"Balanced Literacy" is Bad Choice for New York City

By Lorraine Skeen

The New York Sun
February 12,2004


Future at Stake

"The Education-School Alchemists" is right on the mark [Andrew Wolf, Opinion, February 6, 2004]. My opinion is based on the 20 years I spent as an elementary school principal in East Harlem and my more recent experience (until the end of 2003) as a local instructional superintendent in the Bronx. The "Balanced Literacy" program seems to have been created by academics with little consideration for what is really best for inner-city schools.

The advocates of Balanced Literacy base their procedures on an idealized public school environment that may exist in a school like P.S. 6 on the Upper East Side. The students there bring with them an experiential background and linguistic strengths that are far richer than those at, say, P.S. 75 in the Hunt's Point section of the Bronx.

The emphasis in Balanced Literacy on procedure and its lack of content provide little real opportunity for inner-city students to learn to read well and to expand their knowledge base beyond their immediate environment.

When Schools Chancellor Klein restructured the Department of Education bureaucracy, many applauded, assuming that more of the available funds would get to the classroom. But this goal is being obstructed through the choice of Balanced Literacy as the mandatory curriculum for most of the schools.

The funds saved in the restructuring are going to consultants such as the Aussie group for coaching and professional development conferences. One has to ask why the teaching of reading under the Balanced Literacy Program has been made so complex that it requires teachers and principals to be retrained.

Other funds are going to the University of Pittsburgh group to conduct "learning walks." My experience with the latter caused me to question whether some members of the group have any real practical experience in elementary schools.

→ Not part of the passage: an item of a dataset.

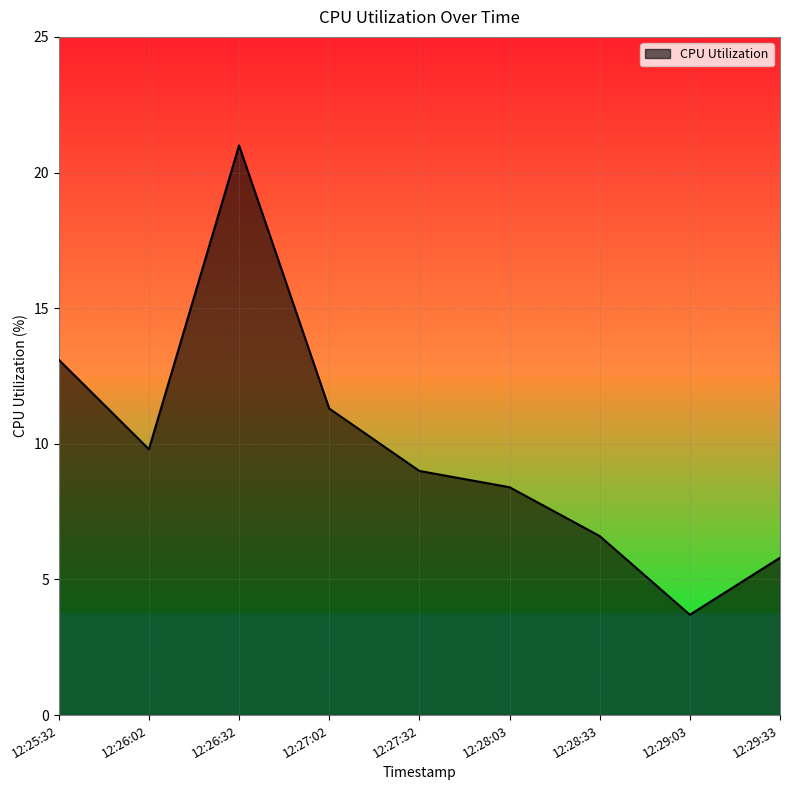

List the labels in order of value, largest first.

12:26:32, 12:25:32, 12:27:02, 12:26:02, 12:27:32, 12:28:03, 12:28:33, 12:29:33, 12:29:03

The article is right also to point out the conflict of interest inherent in the position of Columbia Teachers College.

In spite of its shortcomings and the lack of research on its effectiveness, Balanced Literacy might give satisfactory results at P.S. 6 because the children there have a stronger home learning environment. The irony is that P.S. 6 is exempt from the mandatory curriculum. The tragedy at P.S. 75, where the children really need a content-rich, phonetics-based program, is that there is no exemption.

There is not just money at stake here, but also the future of New York City.